**TAREA 1**. Reescribe como tabla Markdown el tramo de los registros que va desde la línea que contiene "ALL REAL ESTATE NEWS" hasta el final de los registros, ambos extremos incluidos. Usa las columnas "n" (número de fila) y "Línea", y omite las líneas en blanco.

Esta dictadura no es hoy ya tan sólo una amenaza que pende sobre los pueblos blancos, sino que nos hallamos bajo su pleno imperio, y de un modo tan profundo y evidente que ni siquiera lo notamos. La «dictadura del proletariado» – esto es: de sus beneficiarios, de las organizaciones obreras y de los funcionarios de los partidos políticos de todas las tendencias – es un hecho consumado, ya sea porque los gobiernos están formados por ellos o bien porque están dominados por ellos debido al miedo de la «burguesía». Eso fue lo que Mario se propuso; pero fracasó debido a su total carencia de dotes de estadista. Tanto más poseyó su sobrino César quien puso fin a la terrible era revolucionaria mediante su forma de la «dictadura de arriba», que substituyó la anarquía partidista con la autoridad ilimitada de una personalidad superior; una forma que quedaría para siempre relacionada con su nombre. Su asesinato y las consecuencias del mismo ya no pudieron cambiar nada.. A partir de él, las luchas no fueron ya ni por dinero, ni por la satisfacción del odio social, sino tan sólo por la posesión del poder absoluto.


Lo relatado no tiene nada que ver con la lucha entre el «capitalismo» y el «socialismo". Por el contrario: la clase de los grandes financistas y especuladores, los equites romanos – una denominación que desde Mommsen se traduce equivocadamente por "caballeros" – se entendieron siempre muy bien con la plebe y con sus organizaciones, los clubes electorales (sodalicia) y las bandas armadas, como las de Milón y Clodio. Financiaron las elecciones, los motines y los sobornos. A cambio, C. Graco les entregó las provincias para su explotación ilimitada y bajo la protección del Estado. En ellas generalizaron la más espantosa miseria con sus depredaciones y sus negocios usurarios, y vendieron como esclavos a los pobladores de ciudades enteras. Además de ello, sobornaron a los tribunales de justicia en los cuales podían así juzgar sus propios delitos y absolverse mutuamente. En reciprocidad, le prometieron de todo a C. Graco; pero lo abandonaron – tanto a él como a sus seriamente pensadas reformas – ni bien tuvieron aseguradas sus propias prerrogativas. Esta alianza entre la Bolsa y el sindicato existe hoy igual que en aquél entonces. Está basada en la evolución natural de tales épocas, porque surge del odio común contra la autoridad del Estado y contra los líderes de la economía productiva, que le ponen límites a la tendencia anarquista de ganar dinero sin esfuerzo. Mario – políticamente un pobre hombre como tantos otros populares jefes de partido – y sus satélites Saturnino y Cinna, no pensaban de un modo diferente al de Graco. Por eso Sila, el dictador del lado nacional, después de tomar Roma por asalto, produjo entre los financistas una terrible carnicería. De la misma, dicha clase no se repuso jamás. Desde César la misma desaparece por completo de la historia como elemento político. Su existencia como poder político se hallaba íntimamente ligada a la época de la anarquía democrática partidista y no la sobrevivió.

**TAREA 2**. Según el texto dado, ¿qué les entregó C. Graco a los financistas y especuladores a cambio de su apoyo?

Registros de un conjunto de datos
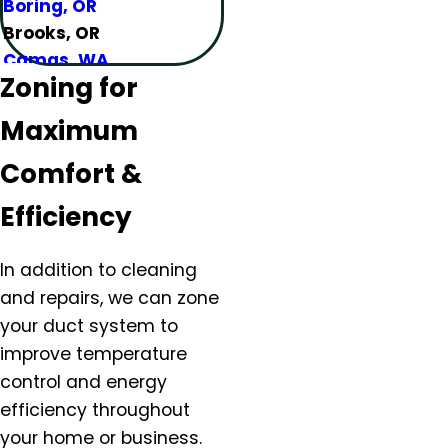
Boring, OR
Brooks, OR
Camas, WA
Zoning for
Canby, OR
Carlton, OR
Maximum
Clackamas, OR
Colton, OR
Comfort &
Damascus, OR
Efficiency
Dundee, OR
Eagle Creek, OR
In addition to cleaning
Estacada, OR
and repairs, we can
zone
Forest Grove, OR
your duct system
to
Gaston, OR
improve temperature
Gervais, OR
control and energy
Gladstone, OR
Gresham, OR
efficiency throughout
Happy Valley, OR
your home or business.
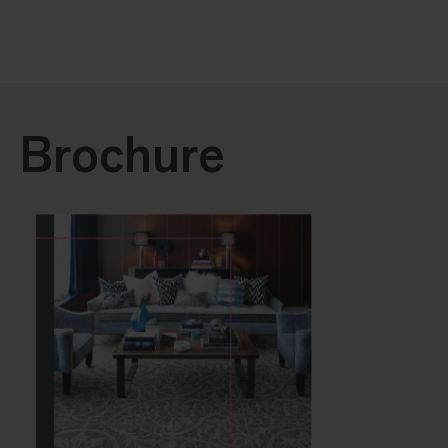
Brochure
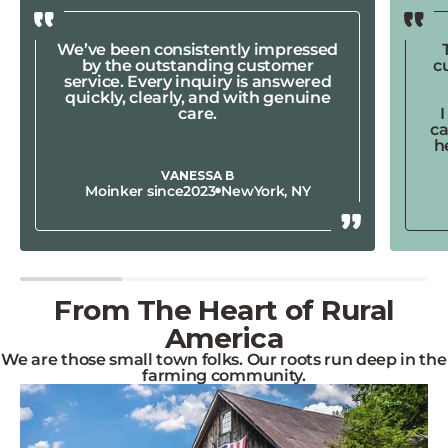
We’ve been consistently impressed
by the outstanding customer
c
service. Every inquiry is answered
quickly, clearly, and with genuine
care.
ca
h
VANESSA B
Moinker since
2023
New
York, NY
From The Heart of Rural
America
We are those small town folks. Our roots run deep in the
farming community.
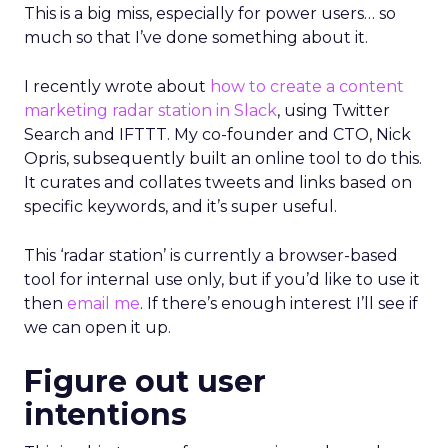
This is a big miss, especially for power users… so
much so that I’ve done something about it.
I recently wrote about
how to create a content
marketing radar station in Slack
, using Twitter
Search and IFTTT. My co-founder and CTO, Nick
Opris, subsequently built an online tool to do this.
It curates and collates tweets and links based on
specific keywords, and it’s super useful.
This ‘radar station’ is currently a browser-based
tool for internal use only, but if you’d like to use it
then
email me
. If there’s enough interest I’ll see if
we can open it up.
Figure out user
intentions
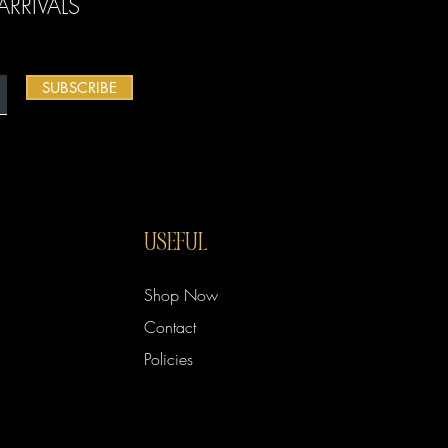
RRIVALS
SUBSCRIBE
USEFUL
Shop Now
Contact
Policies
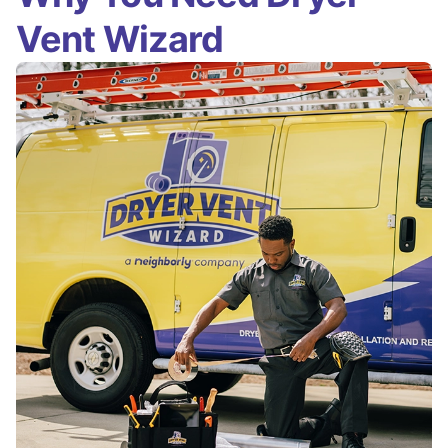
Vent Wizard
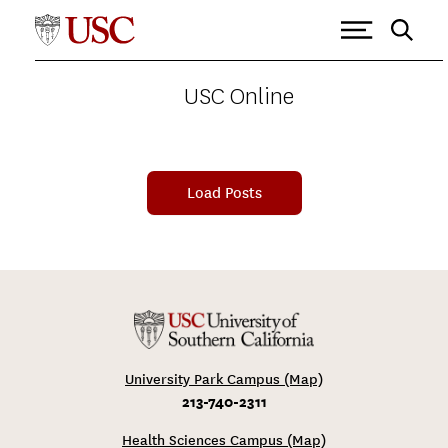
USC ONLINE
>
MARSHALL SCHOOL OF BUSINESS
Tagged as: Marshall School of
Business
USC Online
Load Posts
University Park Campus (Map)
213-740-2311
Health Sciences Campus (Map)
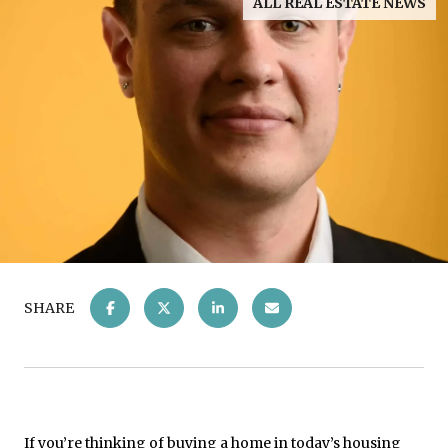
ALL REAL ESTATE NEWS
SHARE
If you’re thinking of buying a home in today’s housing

**RESPUESTA 1**.
| n | Línea |
|---|---|
| 1 | ALL REAL ESTATE NEWS |
| 2 | SHARE |
| 3 | If you’re thinking of buying a home in today’s housing |

**RESPUESTA 2**. Las provincias, para su explotación ilimitada y bajo la protección del Estado.